As shown in FIG. 2C, the whole mold set M including the upper mold M_u, the lower mold M_l and the sealing component S is removed after the encapsulating material 55 has been formed. The electronic package 2 shown in this embodiment can be obtained.

This embodiment also provides the electronic package 2 including the carrier structure 20; the electronic component 30 bonded to the top surface of the carrier structure 20; the heat conduction component 40 bonded to the top surface of the electronic component 30; the substrate 50 having the first surface 50a, the second surface 50b opposite to the first surface 50a, and the opening51 connecting the first surface 50a and the second surface 50b and exposing the heat conduction component 40; and an encapsulating material 55 at least encapsulating the surroundings of the electronic component 30 and the heat conduction component 40. The first surface 50a of the substrate 50 is bonded to an area of the carrier structure 20 surrounding the electronic component 30, the second surface 50b of the substrate 50 is lower than the top surface of the heat conduction component 40, and an enclosure 52 is formed on an area of the second surface 50b around the opening 51. The top surface of the encapsulating material 55 is lower than the top surfaces of the heat conduction component 40 and the enclosure 52. The top surface of the heat conduction component 40 may be higher than the top surface of a solder mask material 52m but not higher than the top surface of the enclosure 52.

In some embodiments, the heat conduction component 40 is a dummy die.

In some embodiments, the heat conduction component 40 is bonded to the electronic component 30 through the bonding layer 60.

In some embodiments, the substrate 50 is bonded to and electrically connected to the carrier structure 20 through the plurality of conductive components 70.

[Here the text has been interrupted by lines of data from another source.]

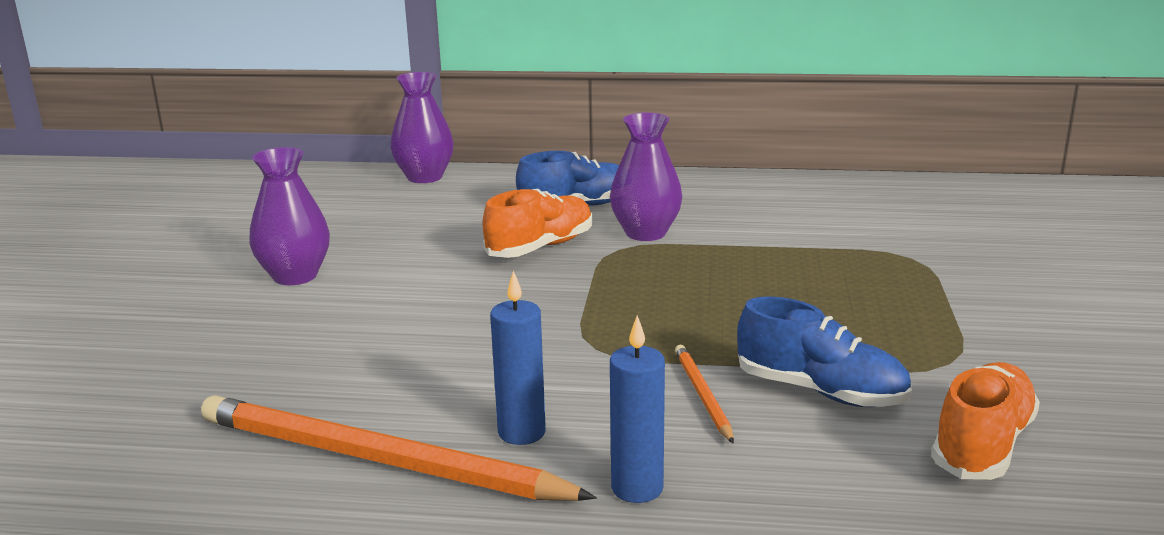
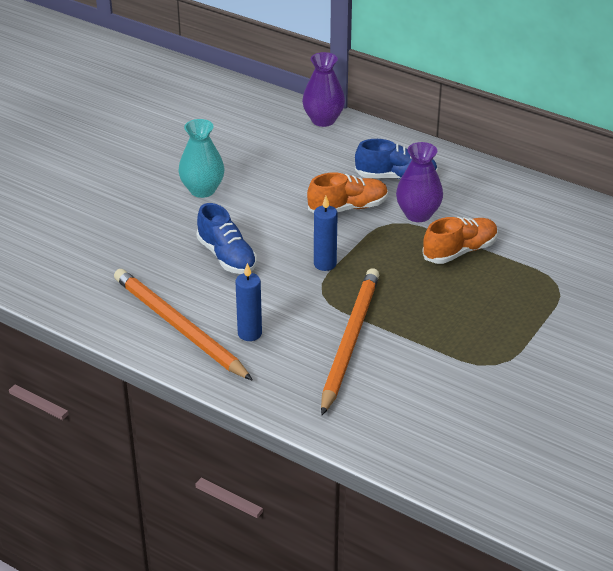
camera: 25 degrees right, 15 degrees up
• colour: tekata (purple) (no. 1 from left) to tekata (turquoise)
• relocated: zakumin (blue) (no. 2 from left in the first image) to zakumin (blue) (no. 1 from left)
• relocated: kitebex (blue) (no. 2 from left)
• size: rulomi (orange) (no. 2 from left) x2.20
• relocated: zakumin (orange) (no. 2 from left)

In some embodiments, the substrate 50 comprises the solder mask material 52m and at least one conductive trace 53a and a thickened conductive trace 53b disposed beneath the solder mask material 52m, and the enclosure 52 is composed of the thickened conductive trace 53b and the solder mask material 52m.

In some embodiments, the enclosure 52 may surround around the opening 51 continuously or separately.

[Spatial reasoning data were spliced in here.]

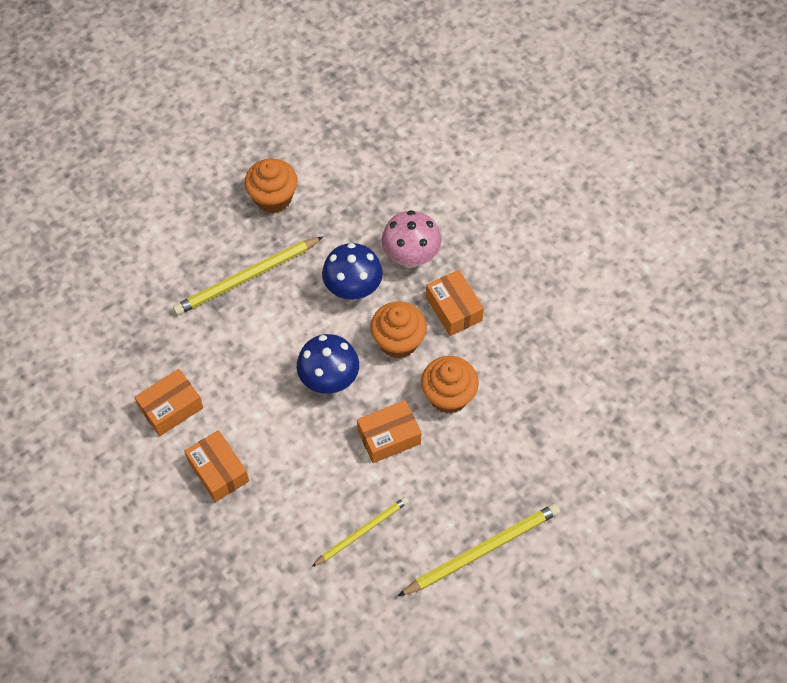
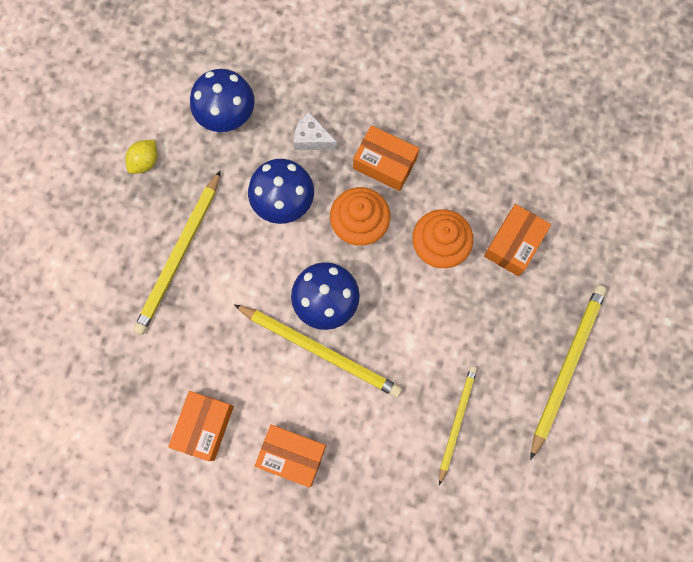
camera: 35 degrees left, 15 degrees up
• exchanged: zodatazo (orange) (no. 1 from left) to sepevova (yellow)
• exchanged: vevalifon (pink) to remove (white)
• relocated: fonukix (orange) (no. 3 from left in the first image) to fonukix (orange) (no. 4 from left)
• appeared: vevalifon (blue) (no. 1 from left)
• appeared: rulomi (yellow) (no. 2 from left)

In summary, in the electronic package and the manufacturing method thereof shown in this embodiment, the sealing component or die attach film covering the heat conduction component and the substrate will certainly form a tight seal with the top surface of the heat conduction component during molding process by the design of the top surface of the heat conduction component higher than the upper surface of the substrate disposed on the carrier structure. Therefore, the encapsulant used to form the encapsulating material overflowing to the top surface of the heat conduction component and the area of the top surface of the heat conduction component contacting air being reduced can be avoided. In addition, poor electrical contact caused by the encapsulant overflowing to the top surface of the substrate and covering the electrical contacts located on the top surface of the substrate can be prevented by forming the enclosure around the opening of the substrate. Therefore, failures of the electronic package due to poor heat dissipation or poor electrical contact can be avoided, thereby the reliability of the electronic package can be improved.

The above embodiments are set forth to illustrate the principles of the present disclosure, and should not be interpreted as to limit the present disclosure. The above embodiments can be modified by one of ordinary skill in the art without departing from the scope of the present disclosure as defined in the appended claims. Therefore, the scope of protection of the right of the present disclosure should be listed as the following appended claims.